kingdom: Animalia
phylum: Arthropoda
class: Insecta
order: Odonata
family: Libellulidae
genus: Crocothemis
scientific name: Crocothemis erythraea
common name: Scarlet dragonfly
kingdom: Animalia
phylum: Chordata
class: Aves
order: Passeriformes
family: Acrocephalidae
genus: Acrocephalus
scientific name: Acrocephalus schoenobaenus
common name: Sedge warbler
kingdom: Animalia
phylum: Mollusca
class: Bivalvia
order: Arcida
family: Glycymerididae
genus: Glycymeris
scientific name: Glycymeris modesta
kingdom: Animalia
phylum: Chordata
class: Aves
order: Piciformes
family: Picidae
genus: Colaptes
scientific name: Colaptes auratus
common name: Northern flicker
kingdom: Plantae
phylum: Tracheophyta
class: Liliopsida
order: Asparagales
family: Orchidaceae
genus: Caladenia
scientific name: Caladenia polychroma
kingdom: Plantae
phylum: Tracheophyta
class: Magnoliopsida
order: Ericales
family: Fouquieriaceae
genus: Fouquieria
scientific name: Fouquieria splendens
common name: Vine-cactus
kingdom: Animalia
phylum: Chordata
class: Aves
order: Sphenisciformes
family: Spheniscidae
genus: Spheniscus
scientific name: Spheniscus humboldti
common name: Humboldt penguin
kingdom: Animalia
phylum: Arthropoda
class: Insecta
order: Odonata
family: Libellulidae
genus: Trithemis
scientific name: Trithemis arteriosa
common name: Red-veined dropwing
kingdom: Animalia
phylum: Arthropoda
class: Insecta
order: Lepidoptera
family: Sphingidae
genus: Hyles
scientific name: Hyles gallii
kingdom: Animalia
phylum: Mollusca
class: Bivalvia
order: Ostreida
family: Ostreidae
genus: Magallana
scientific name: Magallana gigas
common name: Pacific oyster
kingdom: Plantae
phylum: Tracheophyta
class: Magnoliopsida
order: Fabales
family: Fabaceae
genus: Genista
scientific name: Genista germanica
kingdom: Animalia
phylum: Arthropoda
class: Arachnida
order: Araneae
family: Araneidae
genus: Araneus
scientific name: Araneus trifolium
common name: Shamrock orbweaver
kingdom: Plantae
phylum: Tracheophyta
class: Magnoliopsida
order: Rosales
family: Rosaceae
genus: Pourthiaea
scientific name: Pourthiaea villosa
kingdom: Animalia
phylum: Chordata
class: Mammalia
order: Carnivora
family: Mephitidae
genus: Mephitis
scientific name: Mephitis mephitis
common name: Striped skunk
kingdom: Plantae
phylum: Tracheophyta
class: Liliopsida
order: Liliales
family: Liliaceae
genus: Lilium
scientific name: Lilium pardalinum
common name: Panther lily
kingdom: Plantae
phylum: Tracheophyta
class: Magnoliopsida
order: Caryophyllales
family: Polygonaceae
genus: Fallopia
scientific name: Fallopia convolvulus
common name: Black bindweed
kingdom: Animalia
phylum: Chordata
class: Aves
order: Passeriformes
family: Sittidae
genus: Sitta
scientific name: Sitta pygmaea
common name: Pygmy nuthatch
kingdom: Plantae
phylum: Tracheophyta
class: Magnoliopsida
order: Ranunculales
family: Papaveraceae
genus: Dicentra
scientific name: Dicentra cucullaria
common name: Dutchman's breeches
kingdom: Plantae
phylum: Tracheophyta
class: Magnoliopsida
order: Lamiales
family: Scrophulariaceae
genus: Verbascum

########

### Set exercise
Output every line of the rows above again, unchanged.

### Reply
kingdom: Animalia
phylum: Arthropoda
class: Insecta
order: Odonata
family: Libellulidae
genus: Crocothemis
scientific name: Crocothemis erythraea
common name: Scarlet dragonfly
kingdom: Animalia
phylum: Chordata
class: Aves
order: Passeriformes
family: Acrocephalidae
genus: Acrocephalus
scientific name: Acrocephalus schoenobaenus
common name: Sedge warbler
kingdom: Animalia
phylum: Mollusca
class: Bivalvia
order: Arcida
family: Glycymerididae
genus: Glycymeris
scientific name: Glycymeris modesta
kingdom: Animalia
phylum: Chordata
class: Aves
order: Piciformes
family: Picidae
genus: Colaptes
scientific name: Colaptes auratus
common name: Northern flicker
kingdom: Plantae
phylum: Tracheophyta
class: Liliopsida
order: Asparagales
family: Orchidaceae
genus: Caladenia
scientific name: Caladenia polychroma
kingdom: Plantae
phylum: Tracheophyta
class: Magnoliopsida
order: Ericales
family: Fouquieriaceae
genus: Fouquieria
scientific name: Fouquieria splendens
common name: Vine-cactus
kingdom: Animalia
phylum: Chordata
class: Aves
order: Sphenisciformes
family: Spheniscidae
genus: Spheniscus
scientific name: Spheniscus humboldti
common name: Humboldt penguin
kingdom: Animalia
phylum: Arthropoda
class: Insecta
order: Odonata
family: Libellulidae
genus: Trithemis
scientific name: Trithemis arteriosa
common name: Red-veined dropwing
kingdom: Animalia
phylum: Arthropoda
class: Insecta
order: Lepidoptera
family: Sphingidae
genus: Hyles
scientific name: Hyles gallii
kingdom: Animalia
phylum: Mollusca
class: Bivalvia
order: Ostreida
family: Ostreidae
genus: Magallana
scientific name: Magallana gigas
common name: Pacific oyster
kingdom: Plantae
phylum: Tracheophyta
class: Magnoliopsida
order: Fabales
family: Fabaceae
genus: Genista
scientific name: Genista germanica
kingdom: Animalia
phylum: Arthropoda
class: Arachnida
order: Araneae
family: Araneidae
genus: Araneus
scientific name: Araneus trifolium
common name: Shamrock orbweaver
kingdom: Plantae
phylum: Tracheophyta
class: Magnoliopsida
order: Rosales
family: Rosaceae
genus: Pourthiaea
scientific name: Pourthiaea villosa
kingdom: Animalia
phylum: Chordata
class: Mammalia
order: Carnivora
family: Mephitidae
genus: Mephitis
scientific name: Mephitis mephitis
common name: Striped skunk
kingdom: Plantae
phylum: Tracheophyta
class: Liliopsida
order: Liliales
family: Liliaceae
genus: Lilium
scientific name: Lilium pardalinum
common name: Panther lily
kingdom: Plantae
phylum: Tracheophyta
class: Magnoliopsida
order: Caryophyllales
family: Polygonaceae
genus: Fallopia
scientific name: Fallopia convolvulus
common name: Black bindweed
kingdom: Animalia
phylum: Chordata
class: Aves
order: Passeriformes
family: Sittidae
genus: Sitta
scientific name: Sitta pygmaea
common name: Pygmy nuthatch
kingdom: Plantae
phylum: Tracheophyta
class: Magnoliopsida
order: Ranunculales
family: Papaveraceae
genus: Dicentra
scientific name: Dicentra cucullaria
common name: Dutchman's breeches
kingdom: Plantae
phylum: Tracheophyta
class: Magnoliopsida
order: Lamiales
family: Scrophulariaceae
genus: Verbascum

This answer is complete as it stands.